Devin fait des chansons pour supporter la galère d’être en vie malgré les emmerdes quotidiennes, pour garder cette soulful distance qui lui permet de continuer à jouir de sa liberté en dépit des tribulations. En cela aussi, il s’inscrit dans cette tradition de mise en musique du quotidien qui irriguait le blues comme les freestyles off the dome de la Screwed Up Click.

Pour composer la bande son de cette vie de débrouillard, il a puisé profond dans les racines de sa musique, du côté de la funk, du blues ou du reggae.

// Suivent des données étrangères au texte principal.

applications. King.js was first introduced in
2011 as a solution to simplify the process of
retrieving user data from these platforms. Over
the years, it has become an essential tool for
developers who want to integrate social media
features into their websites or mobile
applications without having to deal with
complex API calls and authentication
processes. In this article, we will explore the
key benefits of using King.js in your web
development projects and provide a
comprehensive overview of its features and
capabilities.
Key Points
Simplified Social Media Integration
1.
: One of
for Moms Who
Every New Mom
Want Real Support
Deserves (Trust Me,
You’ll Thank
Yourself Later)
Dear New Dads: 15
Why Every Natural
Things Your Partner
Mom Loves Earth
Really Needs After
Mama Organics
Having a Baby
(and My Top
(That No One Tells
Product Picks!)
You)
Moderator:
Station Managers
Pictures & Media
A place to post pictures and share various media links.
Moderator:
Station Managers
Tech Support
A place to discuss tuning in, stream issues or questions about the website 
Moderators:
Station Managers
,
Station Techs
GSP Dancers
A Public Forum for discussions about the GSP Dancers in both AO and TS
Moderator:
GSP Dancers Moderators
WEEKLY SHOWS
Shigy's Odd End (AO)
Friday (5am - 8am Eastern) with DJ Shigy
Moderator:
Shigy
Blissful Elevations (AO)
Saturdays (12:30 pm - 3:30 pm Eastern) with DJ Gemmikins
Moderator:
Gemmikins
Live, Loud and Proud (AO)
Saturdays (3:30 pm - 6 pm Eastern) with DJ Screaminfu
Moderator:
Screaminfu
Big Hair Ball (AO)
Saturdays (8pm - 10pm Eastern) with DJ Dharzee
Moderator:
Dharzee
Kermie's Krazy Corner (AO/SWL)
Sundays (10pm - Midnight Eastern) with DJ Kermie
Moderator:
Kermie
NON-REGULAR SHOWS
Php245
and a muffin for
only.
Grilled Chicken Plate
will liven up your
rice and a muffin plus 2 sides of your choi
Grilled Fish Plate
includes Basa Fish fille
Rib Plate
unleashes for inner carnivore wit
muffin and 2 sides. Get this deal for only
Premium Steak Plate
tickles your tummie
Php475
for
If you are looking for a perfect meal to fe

Le spectre musical est large, et l’album charrie des décennies d’histoire du hip-hop (on entend même des scratchs) et de la musique noire, mais sans jamais donner l’impression de vouloir être un musée sonore : la force mystique qui parcourt tous les titres, et qu’il faut bien appeler le groove, rend le tout incroyablement vivant..

Il garde malgré tout les deux pieds ancrés dans le sol de Houston, et perpétue ce son chaud et sirupeux comme une gorgée de miel. Big Pokey et Lil Keke, anciens acolytes du légendaire DJ Screw (Repose en paix), viennent prêter main forte le temps d’un couplet chacun sur « Just Ridin’ By » qui ne demande qu’à couler à travers les fenêtres ouvertes d’une Cadillac depuis un gros set d’enceintes. On retrouve aussi Jugg Mugg, son ancien partenaire d’Odd Squad, et les poids lourds de Houston Slim Thug et Scarface, qui livrent des couplets de grande classe .

Quand Devin Copeland chantonne, c’est du velours pur, quand il rappe, c’est presque sur le ton de la conversation, mais toujours avec une maîtrise technique irréprochable : un artisan de la rime, qui remplit ses albums d’une vibe tranquille, ensoleillée. Tout est organique, naturel, chaud, comme une assiette de soul food remplie jusqu’à déborder

Ça ne serait pas un album du Dude sans un hymne pour les fumeureuses de ganja : il prend donc congé avec « We Smokin’ », pour une dernière rasade d’énergie positive – assez pour tenir jusqu’à la prochaine livraison.